CReSIS: bringing you info on climate change one ice sheet at a time

Ice sheets in Greenland
Ice sheets in GreenlandCourtesy ...Tim
Did you know that glaciers could be up to two miles thick and weigh more than a million tons? Have you ever wondered how snowflakes become ice? And what’s the albedo effect?

The Center for Remote Sensing of Ice Sheets (CReSIS) has the answer to such questions and much, much more. Over the past four years, CReSIS has been developing technologies, conducting field investigations and compiling data to help understand the rapid changes in the polar ice sheets in Antarctica and Greenland. In conducting this research, their vision is to one day understand and predict the role of polar ice sheets in sea level change.

A total of five multi-disciplinary teams work together to conduct research allowing for efficient and well-coordinated progress. I took a closer look at the Satellite Measurements team and the instrumentation they’re using is quite fascinating. The instruments provide high-resolution information on everything from topography to temperature to surface melt. When comparing how these parameters change over time, the team can determine their effects on sea level, identify potential mechanisms controlling that effect, and then create computational models that explain these changes. You can even follow the field experiments that the center is currently conducting at their blog.

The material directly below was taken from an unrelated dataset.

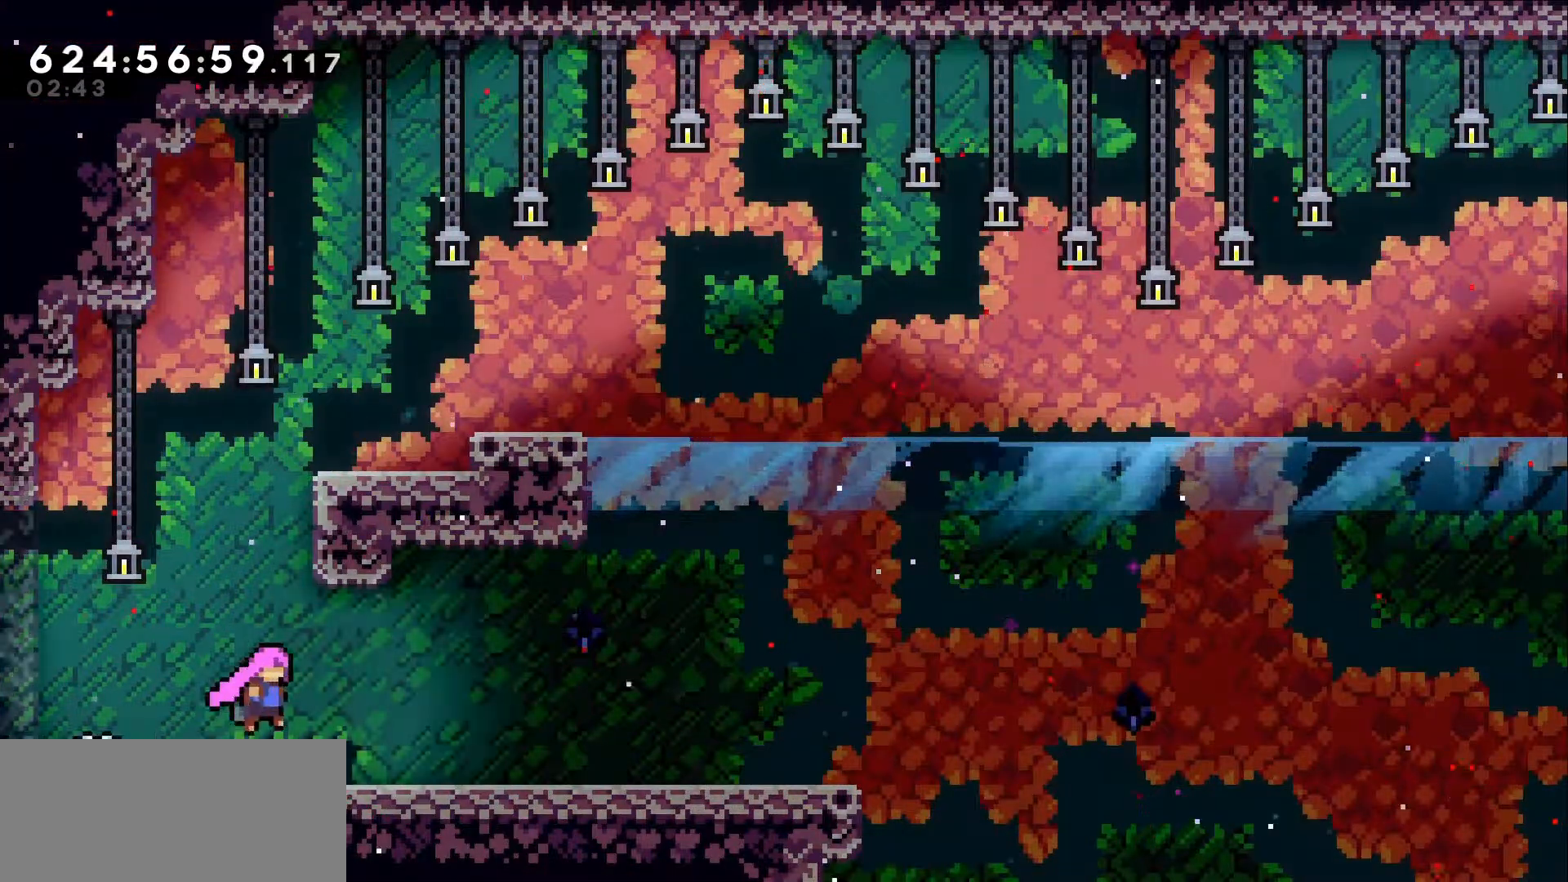
{"keys": ["right"], "events": [[250, "jump", "up"]]}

On top of all of that, CReSIS is also helping to inspire, educate and train K-12, undergrad and graduate students by encouraging the pursuit of careers in science and engineering as well as offering a variety of research opportunities. My personal favorite is the Ice, Ice, Baby lessons activities. Who cares if its designed for K-8 students! If you’re looking for something to do on a rainy day, I highly recommend making glacier goo. You can learn a lot while making a mess!